Ahoy there me mateys! This be me read for the June BookBum Club Challenge where the theme be “movie night – a book adapted into a movie.” Well this be a tv series on Fox which hasn’t happened yet. But I claim it counts because the trailer is out. Arrr!
The very basic premise is that the government does research on 12 death row inmates with a vampire virus. They are looking to maximize the healing properties of a particular virus and to weaponize the vampire traits it gives the subjects. Of course everything goes wrong, civilization breaks down, and vampires overrun the country. The only hope be one small child named Amy.
Now I read this as an audio book. A 36 hour and 52 minute audio book. Even at 1.8 speed that be a lot of time. The paper edition is 766 pages. Apparently the first mate binged all three of the audio books in a row. Sheesh! He is the one who told me about the tv show and the bad casting choice of Mark-Paul Gosselaar as the main FBI agent. I can’t fathom it.
Anyways, this ended up being an ambivalent read for me. I actually thought the first half of the story was brilliant. I loved the FBI agent, how the vampirism was introduced, the secondary characters, and the opening plot. It was extraordinarily written with a flow to the narrative that made all the point-of-view transitions smooth and the mystery of the events suspenseful. The details made the story seem so well thought out.
Those same details later lead to me disliking the later writing. Part of it was that we never actually witness the destruction of human civilization except through some excerpts of diaries. Plus, once the main group gets together, the character and world development decline. Instead there is the group’s travel through the country. And for me the plot died.
I still was engaged enough to keep listening but began growing frustrated with the endless travel where every detail is discussed ad nauseam, the lack of satisfying answers, and how the girl who is supposed to save the world doesn’t do much. Seriously the book is so long and there are long periods of time where nothing really happens to further the plot. I feel this book would have been much better if the second half was half as long. Amy was the biggest disappointment of the book and even the vampires don’t make many appearances. I was ready for the book to be done long before it was.
And I also did something I don’t normally do and asked the first mate for spoilers to certain questions I had because I was bored and wanted to know if things would pay off. I couldn’t bear to listen to two more books in the series though I still wanted to know how the story ended. So the first mate gave me a run down of the rest of the events of the series. The absurd direction the author took the series is not what the ending of the first book suggested.

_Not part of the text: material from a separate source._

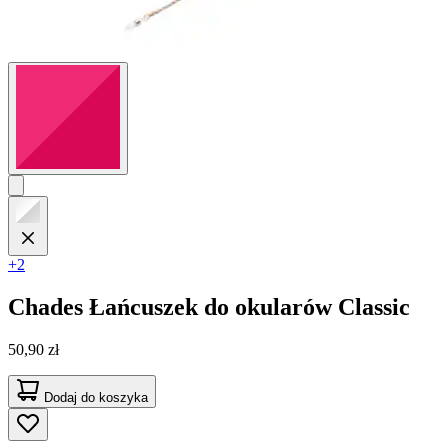
+2
Chades
Łańcuszek do okularów Classic
50,90 zł
Dodaj do koszyka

I will not be reading the rest of the series. I am grateful to the book for the fun and thought-provoking discussions that the first mate and I enjoyed. And also I truly loved the first half and am glad I read it. It was very popular back in the day so me thoughts seem to be in the minority.
Much thanks to the BookBum Club for giving me the incentive to read this “movie night” novel.
Side note: The first mate made me watch the trailer despite me misgivings. No to Mark-Paul as the FBI agent. No to the changes they made. I should have listened to me misgivings. Ugh.
Goodreads has this to say about the novel:
“It happened fast. Thirty-two minutes for one world to die, another to be born.”
First, the unthinkable: a security breach at a secret U.S. government facility unleashes the monstrous product of a chilling military experiment. Then, the unspeakable: a night of chaos and carnage gives way to sunrise on a nation, and ultimately a world, forever altered. All that remains for the stunned survivors is the long fight ahead and a future ruled by fear—of darkness, of death, of a fate far worse.
As civilization swiftly crumbles into a primal landscape of predators and prey, two people flee in search of sanctuary. FBI agent Brad Wolgast is a good man haunted by what he’s done in the line of duty. Six-year-old orphan Amy Harper Bellafonte is a refugee from the doomed scientific project that has triggered apocalypse. He is determined to protect her from the horror set loose by her captors. But for Amy, escaping the bloody fallout is only the beginning of a much longer odyssey—spanning miles and decades—towards the time and place where she must finish what should never have begun.
With The Passage, award-winning author Justin Cronin has written both a relentlessly suspenseful adventure and an epic chronicle of human endurance in the face of unprecedented catastrophe and unimaginable danger. Its inventive storytelling, masterful prose, and depth of human insight mark it as a crucial and transcendent work of modern fiction.